• **TEXT FOR ANALYSIS**
-- Opening Marker --

South Korea’s drug costs have steadily increased in recent years, due to expanded insurance coverage for serious illnesses, population aging, and rise in chronic diseases, government data showed.
According to the Health Insurance Review & Assessment Service ’s 2016 claims for insurance-covered drugs, the HIRA’s drug costs rose 4.23 percent a year on average from to 15.42 trillion won ($14.22 billion) in 2016 from 13.74 trillion won in 2012.
The drug costs in 2016 accounted for 25.7 percent of the total medical expenses of 60.13 trillion won in the year.
By the amount of insurance claims, claims for antihypertensive drugs reached 1.4 trillion won in 2016, taking up 9.4 percent of the total. Atherosclerotic solvents amounted to 1.3 trillion won (8.4 percent) and the drugs treating malignant tumors, 1.02 trillion won (6.7 percent). The claims of for drugs related to chronic diseases such as hypertension, hyperlipidemia, and malignant neoplasm were relatively high.
Other claims included medicine for peptic ulcer (5.7 percent), antibiotics (working on gram-positive, gram-negative bacteria, 5.5 percent), other chemical agents (5.2 percent), antidiabetic drugs (5 percent), and fever/pain/anti-inflammatory pills (4.1 percent).

-- Closing Marker --

• **SUPPLIED INFORMATION**
-- Opening Marker --

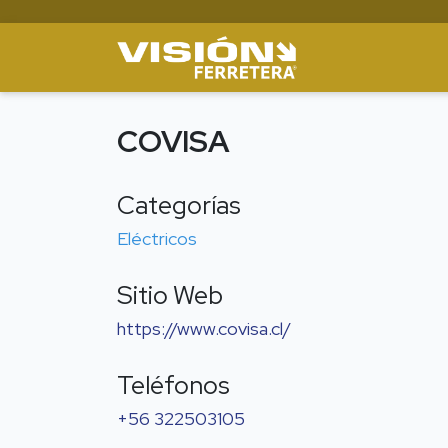
COVISA
Categorías
Eléctricos
Sitio Web
https://www.covisa.cl/
Teléfonos
+56 322503105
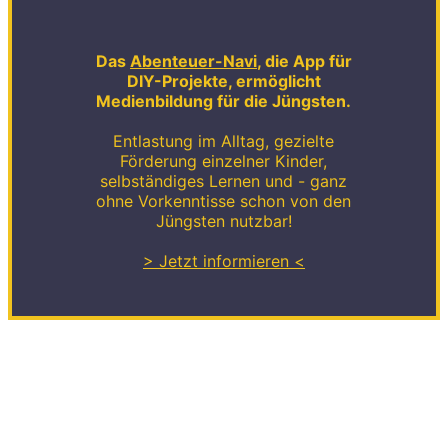
Das
Abenteuer-Navi
, die App für
DIY-Projekte, ermöglicht
Medienbildung für die Jüngsten.
Entlastung im Alltag, gezielte
Förderung einzelner Kinder,
selbständiges Lernen und - ganz
ohne Vorkenntisse schon von den
Jüngsten nutzbar!
> Jetzt informieren <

-- Closing Marker --

• **PROBLEMS AND TASKS**
**a.** In the article on South Korea's drug costs, swap "drug costs" for "pharmaceutical spending" and give the passage from "South Korea’s drug" up to and including "won in 2012.".
**b.** According to the article on South Korea's drug costs, what share of total medical expenses did drug costs make up in 2016?
**c.** Extend the article on South Korea's drug costs, picking up after its final sentence.
The entries were taken from a separate source.

• **RESPONSES**
**a.**
South Korea’s pharmaceutical spending have steadily increased in recent years, due to expanded insurance coverage for serious illnesses, population aging, and rise in chronic diseases, government data showed.
According to the Health Insurance Review & Assessment Service ’s 2016 claims for insurance-covered drugs, the HIRA’s pharmaceutical spending rose 4.23 percent a year on average from to 15.42 trillion won ($14.22 billion) in 2016 from 13.74 trillion won in 2012.

**b.** 25.7 percent

**c.**
The use of narcotic drugs has been on the rise in recent years.
Although the total number of narcotic drug claims decreased from 159.8 billion won in 2012 to 157.6 billion won in 2014, the figure went up to 163.7 billion won in 2015 and 185.2 billion won in 2016.
Moreover, the proportion of the pharmaceutical costs for people aged 65 and over climbed to 39.1 percent in 2016 from 35.7 percent in 2012, due to the population aging.
The trend is in contrast to the decreased share of the drug costs of the total population to 15.7 percent in 2016 from 27.1 percent in 2012.
"As we’re approaching a super-aged society, we need a policy consideration to reduce the cost of health insurance drugs and search for various ways of financing in the mid- and long-term,” the HIRA said.